Indeed, in the US more women graduate than men now. AND women are still paid less.
I will agree there are still a lot of those incompetent, privileged [usually white] males who resent being forced to compete with SMARTER women and people of color. Unfortunately, those are not the people opposing gag rules. In the tech community, it is the best of the best who are getting tired of not being able to call out stupid IDEAS, be they inferiority of working class students or refusal to debate social theories. If you can’t engage in an objective debate about any idea you have, you’re not fit to be at a university. AND if you can’t criticize an idea on it’s merit and you only name call the proponents, then you’re unfit for any social discourse.

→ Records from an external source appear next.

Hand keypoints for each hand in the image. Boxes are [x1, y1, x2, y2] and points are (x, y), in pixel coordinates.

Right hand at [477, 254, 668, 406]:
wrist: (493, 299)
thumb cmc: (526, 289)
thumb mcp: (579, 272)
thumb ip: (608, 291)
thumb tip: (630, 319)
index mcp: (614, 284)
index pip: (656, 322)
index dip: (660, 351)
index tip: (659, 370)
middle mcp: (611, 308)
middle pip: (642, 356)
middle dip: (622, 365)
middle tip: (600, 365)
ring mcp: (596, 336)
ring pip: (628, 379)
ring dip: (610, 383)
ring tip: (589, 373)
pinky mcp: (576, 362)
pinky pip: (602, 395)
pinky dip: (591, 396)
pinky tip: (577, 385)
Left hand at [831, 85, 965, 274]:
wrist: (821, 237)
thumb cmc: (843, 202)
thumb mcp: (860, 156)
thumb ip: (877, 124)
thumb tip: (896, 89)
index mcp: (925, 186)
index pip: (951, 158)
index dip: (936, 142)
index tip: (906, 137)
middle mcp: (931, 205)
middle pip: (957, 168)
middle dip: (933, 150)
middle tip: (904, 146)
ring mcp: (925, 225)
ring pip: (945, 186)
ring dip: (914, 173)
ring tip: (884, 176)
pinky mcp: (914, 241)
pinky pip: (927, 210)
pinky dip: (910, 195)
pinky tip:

Yes, YOU have stupid ideas that need to be examined. So do I. Time to examine those ideas, not throw a temper tantrum because somebody disagrees with you.

Lennon Ó Náraigh
Lennon Ó Náraigh
1 year ago
Reply to  chris redman

Trouble is, students of colour are often the victim of these byzantine speech codes which trample on individual rights, the case of Trent Colbert in Yale comes to mind.